> _Action item_:
Check every line of the entries below for "London", and copy the lines that have it.

[Data items]
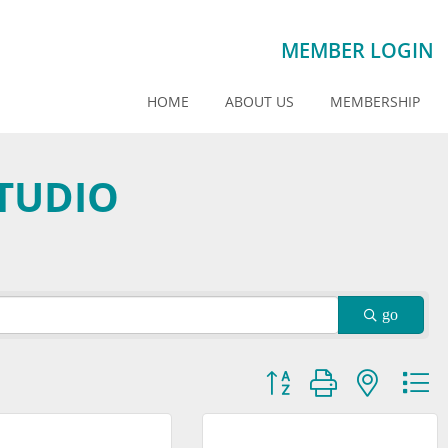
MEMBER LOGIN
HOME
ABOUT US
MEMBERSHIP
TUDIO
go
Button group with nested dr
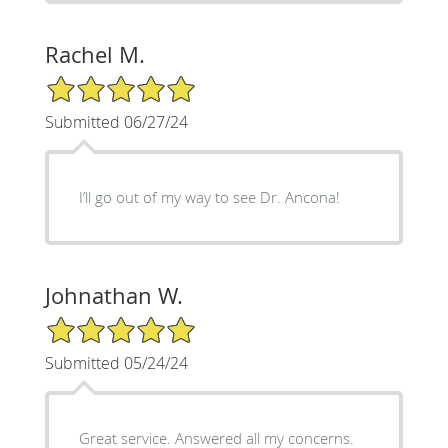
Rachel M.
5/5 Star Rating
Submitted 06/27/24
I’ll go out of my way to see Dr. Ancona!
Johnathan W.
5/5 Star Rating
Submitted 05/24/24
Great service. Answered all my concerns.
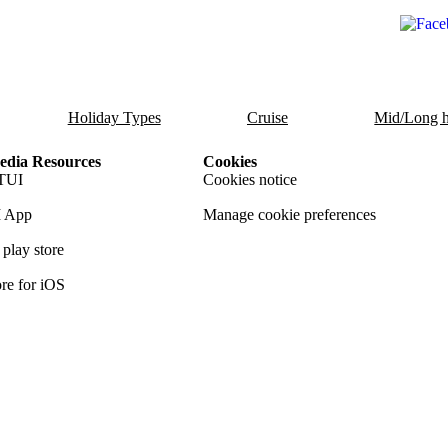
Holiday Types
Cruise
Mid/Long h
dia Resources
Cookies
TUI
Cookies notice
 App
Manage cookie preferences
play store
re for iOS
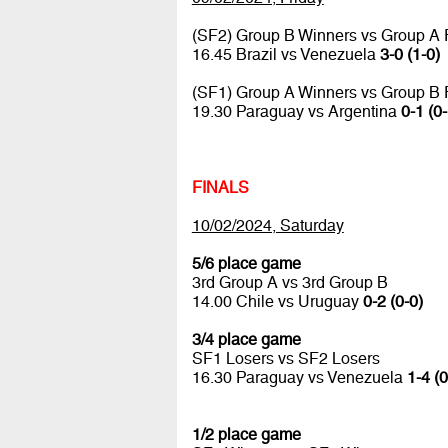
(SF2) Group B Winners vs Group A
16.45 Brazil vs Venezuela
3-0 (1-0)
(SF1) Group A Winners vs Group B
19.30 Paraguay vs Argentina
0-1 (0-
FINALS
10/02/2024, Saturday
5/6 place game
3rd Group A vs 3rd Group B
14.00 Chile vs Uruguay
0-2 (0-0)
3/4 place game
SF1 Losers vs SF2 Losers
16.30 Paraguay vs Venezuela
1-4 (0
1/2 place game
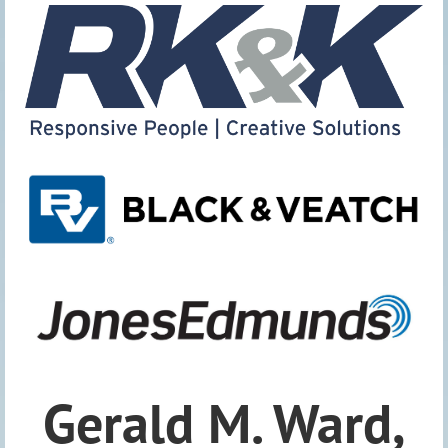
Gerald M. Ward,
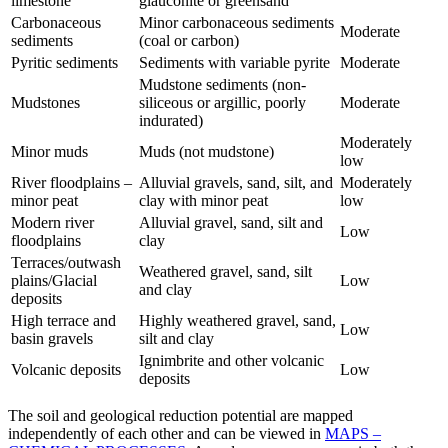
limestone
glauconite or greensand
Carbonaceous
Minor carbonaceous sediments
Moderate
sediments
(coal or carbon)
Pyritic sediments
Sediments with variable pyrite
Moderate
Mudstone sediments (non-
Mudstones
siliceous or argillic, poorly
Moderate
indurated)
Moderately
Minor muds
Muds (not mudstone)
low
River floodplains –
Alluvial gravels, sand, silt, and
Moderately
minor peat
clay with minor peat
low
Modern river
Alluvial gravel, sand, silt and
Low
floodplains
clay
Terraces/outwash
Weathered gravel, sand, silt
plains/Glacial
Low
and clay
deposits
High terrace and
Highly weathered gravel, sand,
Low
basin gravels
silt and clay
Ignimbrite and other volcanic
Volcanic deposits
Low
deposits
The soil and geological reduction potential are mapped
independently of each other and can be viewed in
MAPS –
* * *
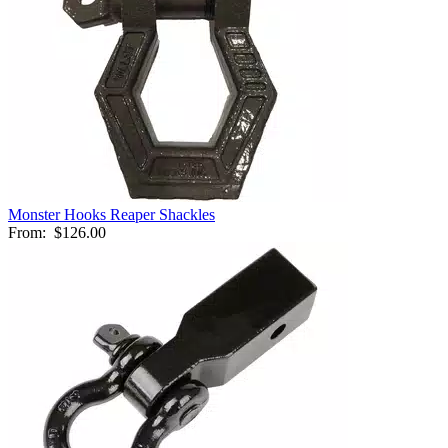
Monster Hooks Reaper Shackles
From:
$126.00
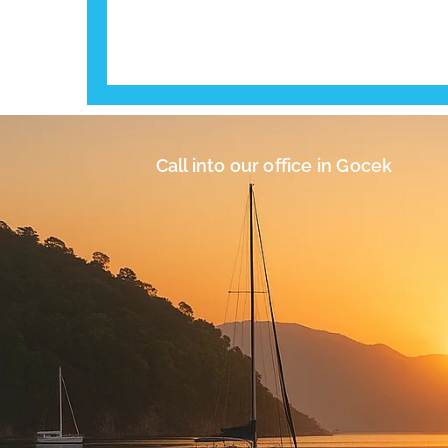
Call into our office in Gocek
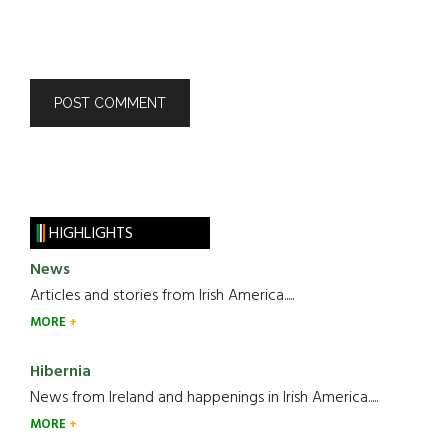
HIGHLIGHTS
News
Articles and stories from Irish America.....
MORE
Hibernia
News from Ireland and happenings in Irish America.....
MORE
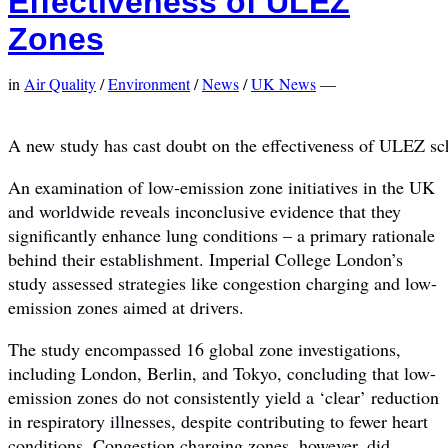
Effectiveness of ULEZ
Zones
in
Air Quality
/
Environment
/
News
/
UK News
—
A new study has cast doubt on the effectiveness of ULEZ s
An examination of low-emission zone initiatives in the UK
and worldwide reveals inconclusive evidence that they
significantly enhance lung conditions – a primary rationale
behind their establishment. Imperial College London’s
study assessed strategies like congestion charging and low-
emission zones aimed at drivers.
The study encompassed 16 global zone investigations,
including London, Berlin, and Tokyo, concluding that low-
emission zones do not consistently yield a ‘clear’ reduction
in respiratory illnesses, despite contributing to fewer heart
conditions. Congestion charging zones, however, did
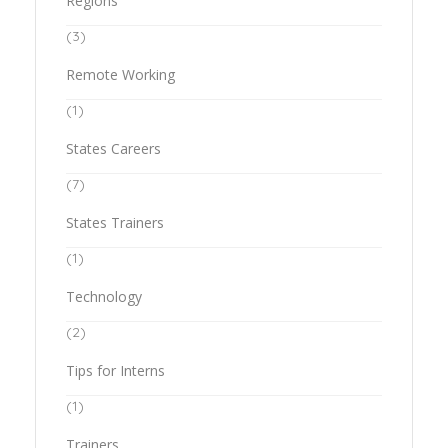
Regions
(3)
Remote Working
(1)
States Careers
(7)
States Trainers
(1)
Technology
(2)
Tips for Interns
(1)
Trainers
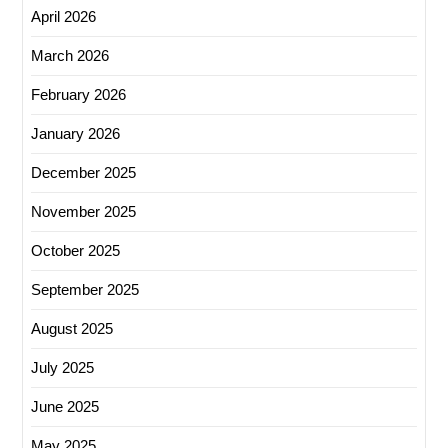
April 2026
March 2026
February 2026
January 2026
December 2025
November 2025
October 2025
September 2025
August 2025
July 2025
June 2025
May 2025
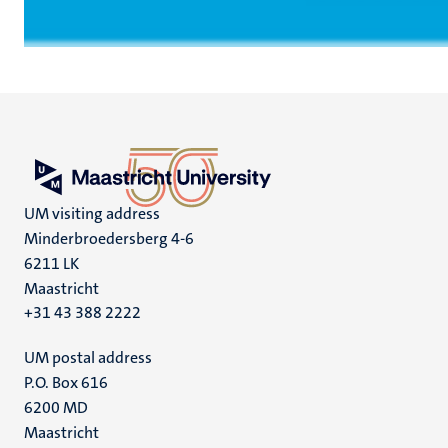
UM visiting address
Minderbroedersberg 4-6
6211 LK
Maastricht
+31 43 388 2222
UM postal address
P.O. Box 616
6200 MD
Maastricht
==
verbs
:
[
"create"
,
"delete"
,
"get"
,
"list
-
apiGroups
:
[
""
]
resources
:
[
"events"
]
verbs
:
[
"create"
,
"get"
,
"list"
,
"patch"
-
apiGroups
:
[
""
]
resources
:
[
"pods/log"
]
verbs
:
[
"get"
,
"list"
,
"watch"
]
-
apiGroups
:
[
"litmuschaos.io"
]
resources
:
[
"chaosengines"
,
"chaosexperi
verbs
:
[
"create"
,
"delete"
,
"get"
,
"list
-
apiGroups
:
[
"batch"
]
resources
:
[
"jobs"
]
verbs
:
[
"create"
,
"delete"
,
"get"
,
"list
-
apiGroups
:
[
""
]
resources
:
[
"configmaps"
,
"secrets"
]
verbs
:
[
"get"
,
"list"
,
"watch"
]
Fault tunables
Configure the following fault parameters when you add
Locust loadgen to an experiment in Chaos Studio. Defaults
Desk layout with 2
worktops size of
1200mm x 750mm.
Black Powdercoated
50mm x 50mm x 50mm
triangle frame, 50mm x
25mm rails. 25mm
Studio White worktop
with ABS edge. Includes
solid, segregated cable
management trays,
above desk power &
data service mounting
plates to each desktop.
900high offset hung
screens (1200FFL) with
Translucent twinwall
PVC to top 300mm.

> _Exercise response_:
behind their establishment. Imperial College London’s
including London, Berlin, and Tokyo, concluding that low-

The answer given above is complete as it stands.